Now, it's my turn to subject you the reader, to a quasi-similar if not similar whiff of brain tenderizing throes. The protagonist of this movie is a hitman, a cold blooded killer. His hits are cold enough to coagulate the blood of even the sharpest of internet surfers, squatting behind sixty seven foot firewalls with buttplugs in their ports and Nortonne AntiChrist Virus shields. The capo who employs his services and pays him to clip homosapiens is called Captain (played by stage veteran Bharat Dabholkar). As if that were hard. They should've given him a code name, like Captain Eggplant or maybe Perennial Potroast. Captain's favorite past time is dropping bodies like crumbs while buttering his toast. Captain has this gorilla of a human bodyguard who picks up losers and flicks them around like toothpicks. That stuff rhymes! Captain used to lift weights in his prime and now he lifts the sagging blubber under his arms. He has a sharp katana and he practices his samurai skills with the renewed vigor of a five year old who's just found use for a plastic light saber. He uses his tanto and wakazashi to size up unsuspecting carrots. His moves are so funny, its not even funny. All his croonies stand around his palace like a bunch of knuckleheads. He is the kind that spends years practicing maneuvers with a katana and brings a broad sword to the fight! It's like going to see a beautiful waterfall and making your own little contribution in short bursts. No, really. He does in the final battle. A broad sword that looks like a cardboard cut out with a hilt big enough to fit a cleverly disguised wad of delectable chocolate chip cookies.


The heroine, Ms.Chopra's role demands three difficult facial expressions. Smile, cry and samba. Smile is of course, to smile while standing aimlessly next to the hero as he pouts and flexes his biceps while solving calculus papers. Cry she does for two hours in the two hour thirty minutes length of the potboiler. Samba is when she's wearing eye popping tattered pieces of cloth designed by a fashion expert who's been in far too many fist fights. And poetry. She eats, breathes and shits poetry; the crummy shitty kind that is usually camouflaged in short burps and short breathes that follow thirty six hours of tears. Unfortunately, Ms.Chopra doesn't display much talent even when the gorilla of a bodyguard sizes her pinky up to convince the hero that the baddies mean business. John Abraham, as John the contract thriller is very good in his role as a baddie with a good heart.

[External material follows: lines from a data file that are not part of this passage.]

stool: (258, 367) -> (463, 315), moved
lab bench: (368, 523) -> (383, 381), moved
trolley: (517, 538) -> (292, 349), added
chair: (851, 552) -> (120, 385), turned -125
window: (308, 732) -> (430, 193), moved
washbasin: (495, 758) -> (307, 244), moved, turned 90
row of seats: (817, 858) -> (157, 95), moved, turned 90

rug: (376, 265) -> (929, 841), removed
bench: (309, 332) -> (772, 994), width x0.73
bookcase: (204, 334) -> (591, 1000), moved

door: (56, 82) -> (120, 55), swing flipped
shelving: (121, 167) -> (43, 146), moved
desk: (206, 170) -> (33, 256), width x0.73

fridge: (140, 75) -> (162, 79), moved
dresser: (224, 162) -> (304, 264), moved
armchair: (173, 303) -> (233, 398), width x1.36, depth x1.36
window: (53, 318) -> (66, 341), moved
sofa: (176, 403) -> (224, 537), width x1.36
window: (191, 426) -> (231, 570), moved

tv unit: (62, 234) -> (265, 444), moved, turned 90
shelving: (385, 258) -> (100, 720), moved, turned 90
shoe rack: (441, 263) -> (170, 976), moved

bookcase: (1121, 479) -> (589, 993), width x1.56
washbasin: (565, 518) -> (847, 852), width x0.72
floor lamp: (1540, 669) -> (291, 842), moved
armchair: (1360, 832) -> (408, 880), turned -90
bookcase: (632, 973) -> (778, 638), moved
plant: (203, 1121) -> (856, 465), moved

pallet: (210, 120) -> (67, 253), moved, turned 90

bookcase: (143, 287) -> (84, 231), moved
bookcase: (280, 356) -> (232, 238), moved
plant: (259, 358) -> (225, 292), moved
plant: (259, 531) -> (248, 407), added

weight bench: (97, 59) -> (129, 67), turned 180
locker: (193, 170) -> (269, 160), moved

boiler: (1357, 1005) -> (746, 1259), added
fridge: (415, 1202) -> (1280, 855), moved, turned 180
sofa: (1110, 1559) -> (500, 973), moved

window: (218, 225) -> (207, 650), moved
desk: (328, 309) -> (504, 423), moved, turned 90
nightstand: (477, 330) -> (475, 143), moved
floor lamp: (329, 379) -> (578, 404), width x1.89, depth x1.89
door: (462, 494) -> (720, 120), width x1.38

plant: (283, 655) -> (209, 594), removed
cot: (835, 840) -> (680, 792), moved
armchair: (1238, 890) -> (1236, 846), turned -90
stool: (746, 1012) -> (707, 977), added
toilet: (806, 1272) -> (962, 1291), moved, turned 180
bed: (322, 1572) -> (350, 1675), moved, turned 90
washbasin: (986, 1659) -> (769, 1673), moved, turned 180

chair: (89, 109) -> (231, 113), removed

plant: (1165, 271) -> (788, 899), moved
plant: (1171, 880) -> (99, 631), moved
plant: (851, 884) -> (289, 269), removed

The camera work, the use of filters and the shot composition is breathe-taking. Sanjay F Gupta's directorial skills have strong shades/influences of Mark Romanek and David Lynch. But may I also add that the take on these directors by our own is subtle and complementary. I think if the plot had more grit and focus on the protaganist's attempts to execute his last contract (clipping five top businessmen) while combating inner demons, the story would've kicked off on a much richer note. Unfortunately, the mushiness is way over line and the movie that starts off as an ice cold serving of 'mercenary chronicles' turns into a 'sticky summer of separation'. Too bad!